No. 117 UCDA P80/1404

Handwritten letter from Desmond FitzGerald to Mabel FitzGerald (Dublin)

GENEVA, September 1923

M[y] D[ear] M[abel]

I had meant to write often but things are impossible. Everything has gone splendidly in one way but our interior economy is a continual muddle. You will have seen news in the papers. We have a continual series of meals - meals that last anything from two to four hours. You can imagine how I enjoy it. Everyone is very charming. But the strain of politeness, good behaviour and over eating tell on one. Arrangements at present mean that I get back to Dublin on Friday night. It is always possible that I may be delayed. We change (or rather our plans are changed) several times a day. I have not seen much of Geneva. On Saturday we went for lunch to a Mrs MacCormack of Chicago - she has a chateau at Nyon. Of course I was furious at being let in for another meal. But it was actually very pleasant. The lady was versed in Dawson and knew a certain amount about glandular secretions. That made conversation easy. Asked her if she knew Miss Cramer and it appeared that she did. Mr Cramer (now married) was at Nyon a few days before. She asked me if I had heard of Vincent O'Sullivan. I of course was able to give his full literary history. There were a great many people at the lunch, but it was arranged so sensibly that it didn't pall. Several tables instead of one long one.

Our dinners at night go on till somewhere about midnight. If possible after that I slip off with Diarmuid to what I might call the Geneva Reaton's, it is quite pleasant as there are always people to talk to and an occasional life history.

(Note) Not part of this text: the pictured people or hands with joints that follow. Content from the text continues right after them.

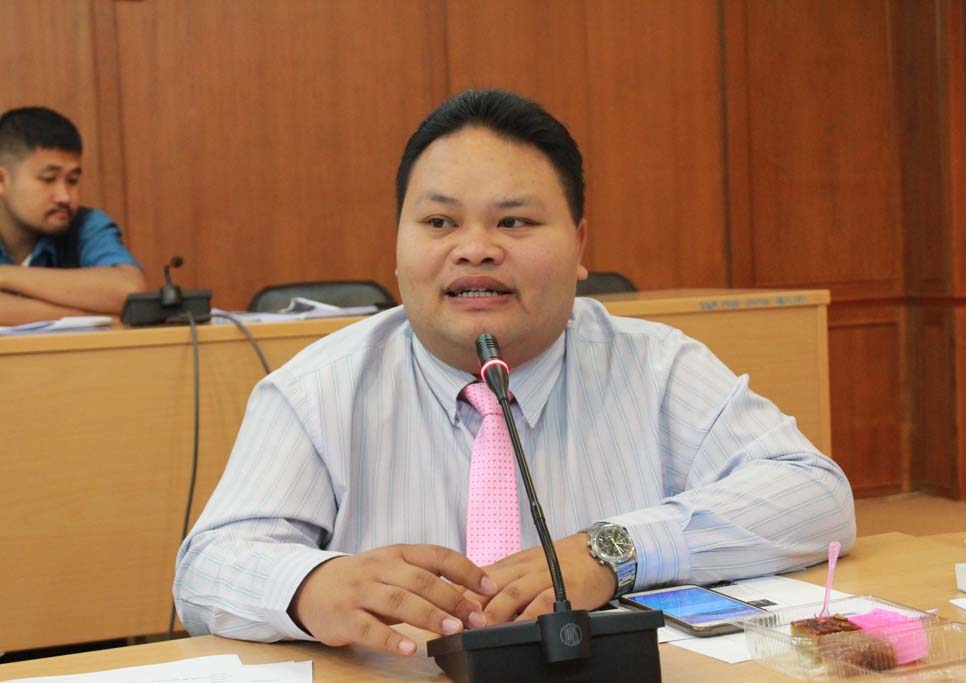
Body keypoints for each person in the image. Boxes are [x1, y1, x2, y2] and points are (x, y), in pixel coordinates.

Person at [174, 89, 856, 657]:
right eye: (439, 221)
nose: (475, 249)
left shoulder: (656, 365)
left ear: (580, 245)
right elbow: (207, 566)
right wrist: (311, 585)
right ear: (398, 247)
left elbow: (815, 493)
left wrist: (613, 551)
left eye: (515, 221)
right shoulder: (315, 390)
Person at [0, 107, 144, 326]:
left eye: (72, 180)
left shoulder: (86, 225)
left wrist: (5, 276)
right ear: (2, 181)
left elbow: (129, 289)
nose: (64, 197)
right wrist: (91, 317)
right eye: (49, 179)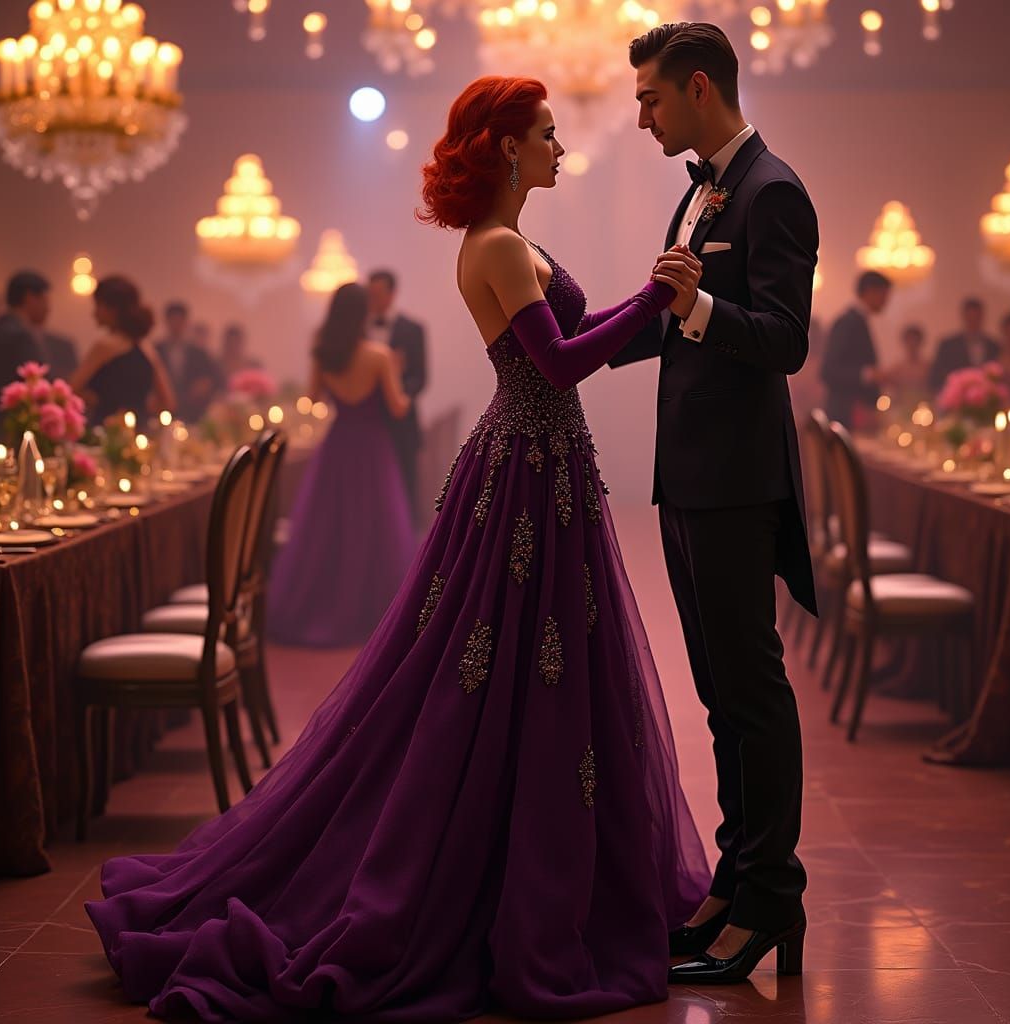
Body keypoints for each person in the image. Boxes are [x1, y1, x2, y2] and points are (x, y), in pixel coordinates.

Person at [86, 75, 711, 1021]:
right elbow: (558, 364)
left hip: (545, 467)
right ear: (507, 147)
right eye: (547, 134)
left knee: (535, 670)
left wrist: (659, 309)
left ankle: (548, 875)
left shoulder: (515, 241)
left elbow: (577, 335)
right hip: (526, 473)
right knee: (493, 673)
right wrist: (655, 298)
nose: (561, 147)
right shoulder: (496, 245)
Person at [610, 22, 816, 984]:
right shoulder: (698, 189)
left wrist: (693, 306)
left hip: (737, 482)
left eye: (650, 98)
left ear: (699, 88)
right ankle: (735, 884)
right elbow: (672, 319)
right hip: (689, 478)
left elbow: (783, 340)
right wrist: (569, 341)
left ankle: (773, 898)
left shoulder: (774, 191)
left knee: (753, 694)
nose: (641, 117)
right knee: (719, 695)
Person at [266, 283, 418, 647]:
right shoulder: (379, 356)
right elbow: (398, 408)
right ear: (363, 313)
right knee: (374, 526)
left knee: (329, 528)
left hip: (337, 446)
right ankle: (375, 614)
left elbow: (312, 398)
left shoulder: (325, 354)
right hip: (372, 448)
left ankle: (322, 606)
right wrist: (400, 376)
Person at [366, 269, 428, 525]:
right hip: (367, 422)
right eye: (370, 294)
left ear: (392, 294)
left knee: (404, 488)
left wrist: (396, 388)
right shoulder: (358, 329)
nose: (373, 299)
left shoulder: (413, 329)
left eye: (378, 294)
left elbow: (420, 379)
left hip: (402, 424)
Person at [71, 276, 175, 426]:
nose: (94, 313)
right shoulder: (147, 349)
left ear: (113, 309)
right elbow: (168, 402)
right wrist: (139, 408)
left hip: (105, 430)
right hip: (138, 431)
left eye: (98, 306)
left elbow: (70, 389)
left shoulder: (105, 346)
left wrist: (93, 399)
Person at [820, 270, 891, 428]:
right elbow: (828, 370)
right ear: (870, 291)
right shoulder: (848, 322)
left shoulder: (859, 321)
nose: (886, 301)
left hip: (854, 415)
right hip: (846, 414)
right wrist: (869, 374)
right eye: (884, 294)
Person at [0, 271, 78, 405]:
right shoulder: (20, 336)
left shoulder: (0, 328)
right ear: (30, 298)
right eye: (45, 300)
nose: (48, 308)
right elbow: (41, 382)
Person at [154, 301, 226, 422]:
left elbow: (215, 379)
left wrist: (205, 385)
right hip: (161, 411)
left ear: (186, 322)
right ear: (166, 321)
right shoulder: (156, 351)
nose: (176, 325)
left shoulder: (199, 354)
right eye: (173, 320)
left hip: (192, 414)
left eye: (179, 321)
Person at [929, 296, 1001, 395]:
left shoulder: (994, 345)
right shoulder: (948, 345)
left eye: (976, 317)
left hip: (988, 399)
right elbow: (937, 376)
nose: (973, 321)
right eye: (970, 317)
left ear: (982, 317)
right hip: (956, 399)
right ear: (963, 317)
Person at [881, 323, 931, 409]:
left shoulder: (928, 367)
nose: (912, 344)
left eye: (915, 340)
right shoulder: (897, 368)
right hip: (902, 409)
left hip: (924, 409)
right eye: (909, 340)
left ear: (920, 342)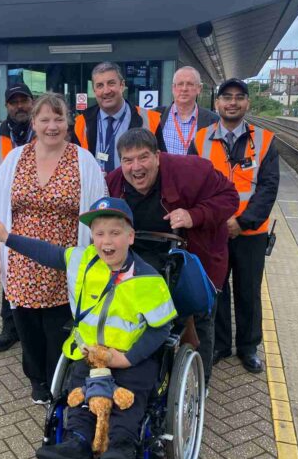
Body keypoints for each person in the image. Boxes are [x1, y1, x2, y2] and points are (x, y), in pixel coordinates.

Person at [0, 197, 176, 459]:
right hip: (88, 354)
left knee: (130, 396)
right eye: (99, 233)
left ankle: (121, 448)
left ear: (130, 236)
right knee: (80, 393)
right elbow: (46, 253)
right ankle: (77, 442)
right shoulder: (83, 260)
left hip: (131, 357)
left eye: (115, 232)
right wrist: (7, 238)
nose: (106, 241)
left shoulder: (150, 280)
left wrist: (126, 358)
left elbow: (160, 330)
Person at [0, 92, 105, 404]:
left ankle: (58, 380)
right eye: (45, 119)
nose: (52, 126)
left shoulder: (83, 161)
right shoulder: (14, 159)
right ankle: (37, 380)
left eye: (58, 118)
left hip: (64, 265)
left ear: (68, 122)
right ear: (34, 122)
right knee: (27, 329)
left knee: (58, 329)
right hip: (21, 263)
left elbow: (98, 214)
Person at [106, 128, 239, 387]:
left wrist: (194, 215)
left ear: (157, 156)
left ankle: (200, 385)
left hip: (193, 260)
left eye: (143, 158)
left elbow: (230, 197)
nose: (136, 168)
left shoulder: (191, 170)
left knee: (198, 317)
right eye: (127, 160)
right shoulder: (114, 182)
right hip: (143, 265)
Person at [189, 78, 279, 374]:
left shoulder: (265, 141)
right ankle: (221, 344)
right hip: (213, 232)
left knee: (248, 290)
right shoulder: (200, 139)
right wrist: (214, 219)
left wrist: (242, 222)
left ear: (247, 103)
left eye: (239, 97)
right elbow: (194, 187)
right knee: (216, 290)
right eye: (226, 97)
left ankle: (249, 347)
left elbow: (268, 188)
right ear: (216, 103)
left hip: (250, 233)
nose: (232, 102)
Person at [0, 83, 34, 354]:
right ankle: (10, 328)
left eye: (24, 100)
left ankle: (37, 327)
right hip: (7, 213)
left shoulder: (43, 129)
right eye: (13, 102)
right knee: (8, 270)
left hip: (37, 210)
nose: (19, 106)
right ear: (7, 106)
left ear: (32, 102)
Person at [71, 62, 163, 173]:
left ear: (122, 85)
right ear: (94, 90)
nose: (106, 91)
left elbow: (161, 164)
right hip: (95, 189)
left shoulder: (150, 120)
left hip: (134, 188)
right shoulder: (81, 123)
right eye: (100, 85)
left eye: (111, 83)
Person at [156, 66, 218, 154]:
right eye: (180, 84)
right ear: (173, 88)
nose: (184, 89)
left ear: (199, 88)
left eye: (189, 84)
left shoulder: (213, 121)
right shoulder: (155, 115)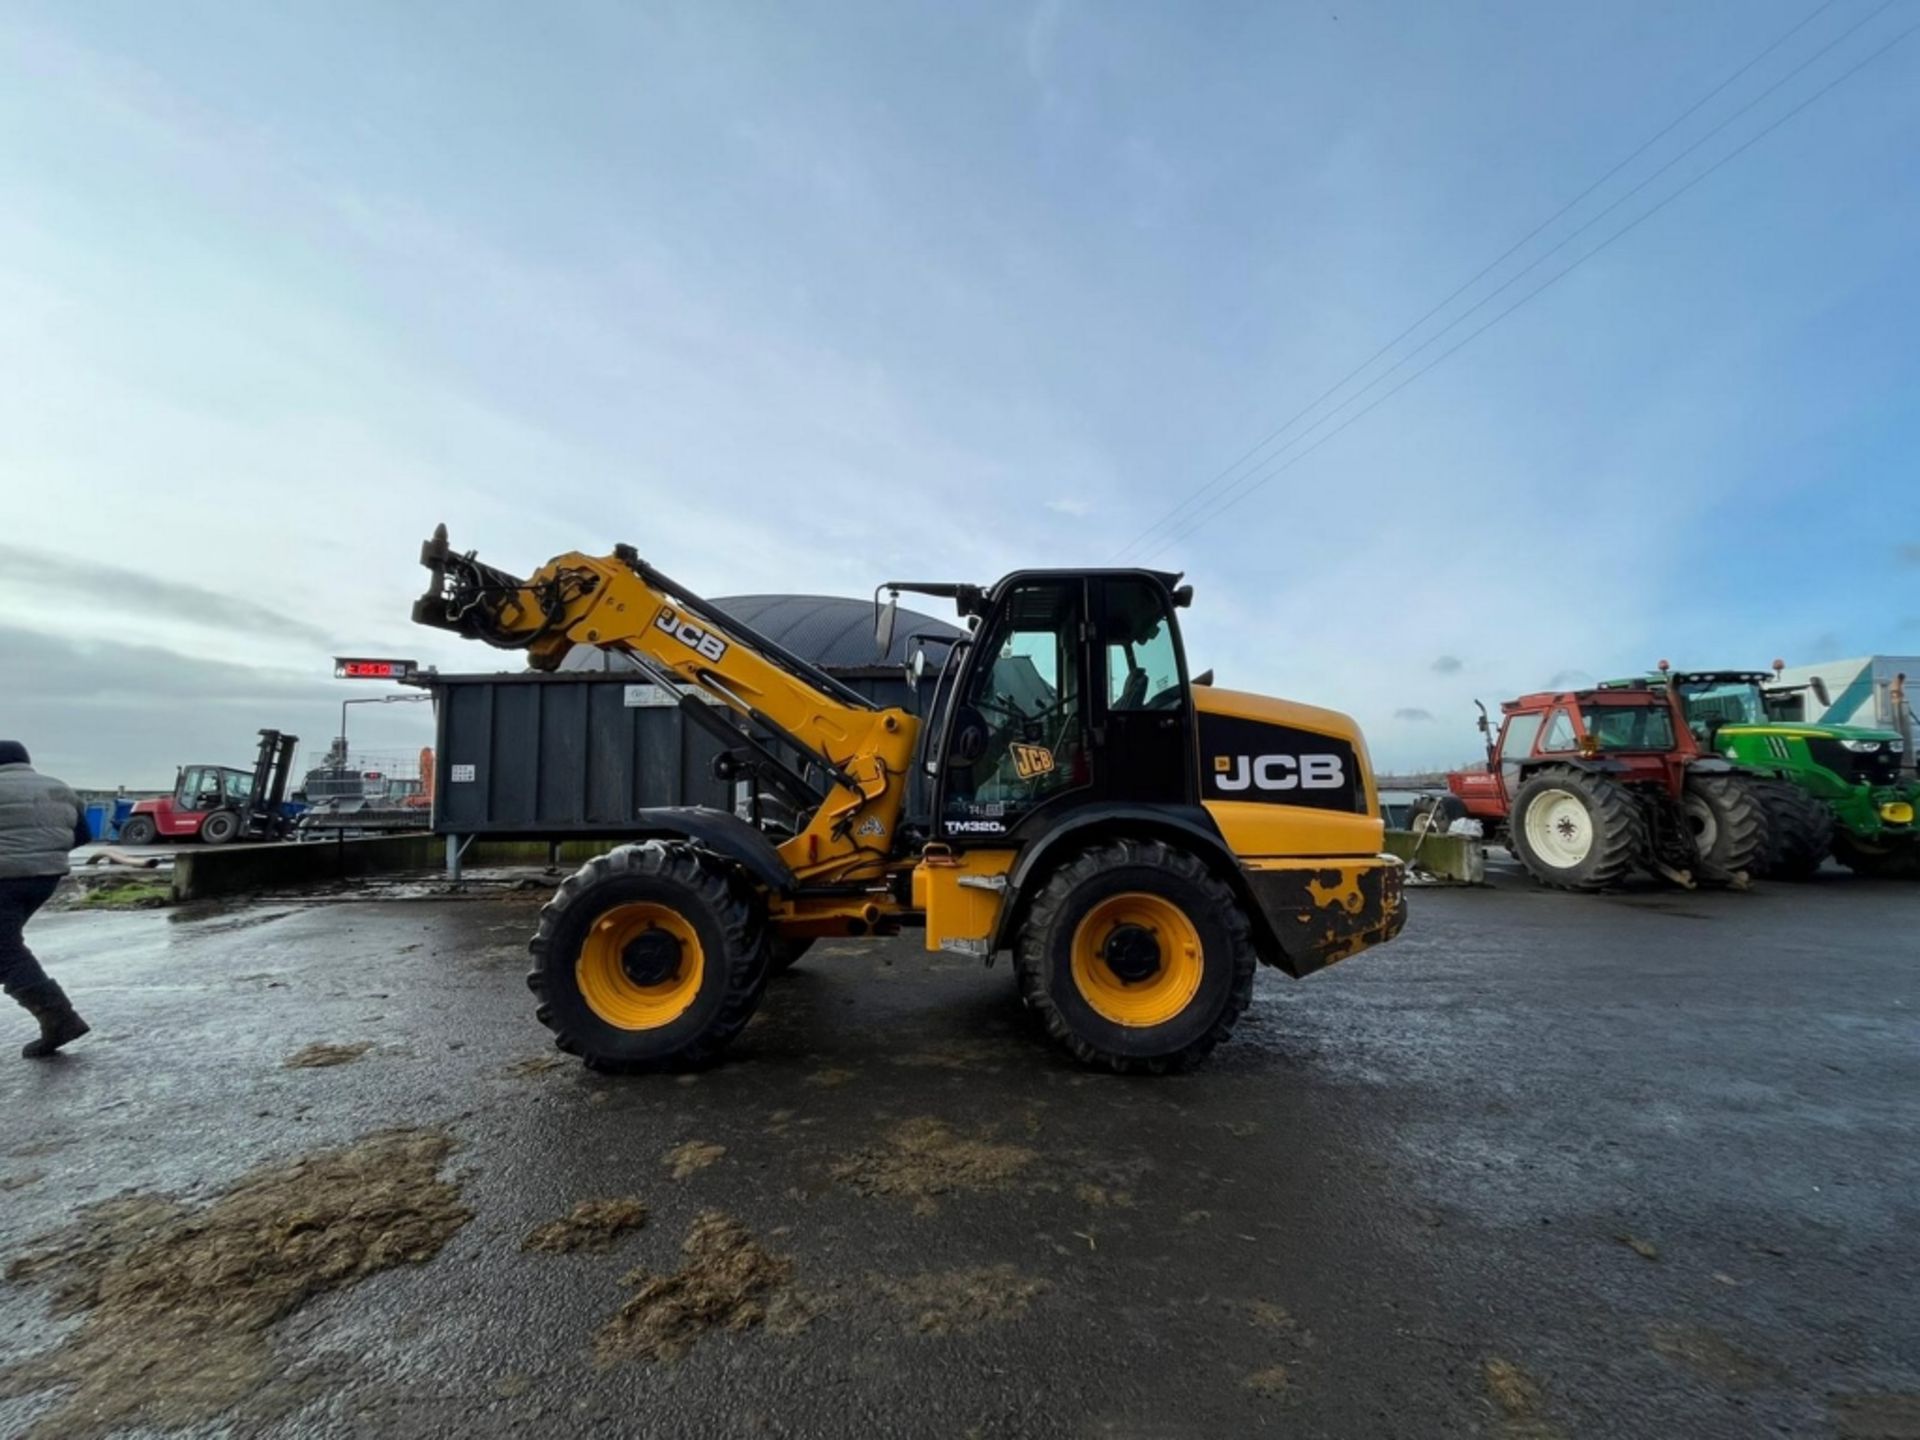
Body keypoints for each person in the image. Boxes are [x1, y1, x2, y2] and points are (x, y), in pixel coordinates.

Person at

That is about all here. I should like to know how things are at home. How children got on in North. Is Gladys still there.1 Any news from my people?1 I hope to see them on way back. Arrangement now is that we are due to arrive in London about 7:15pm and leave by morning train. So I might be able to run down in the evening if there is not some confusion amongst us. I am writing this in the League. Every speech is translated into the other language. Very wearisom.


1Desmond FitzGerald's mother, brother and sister who lived near West Ham in London.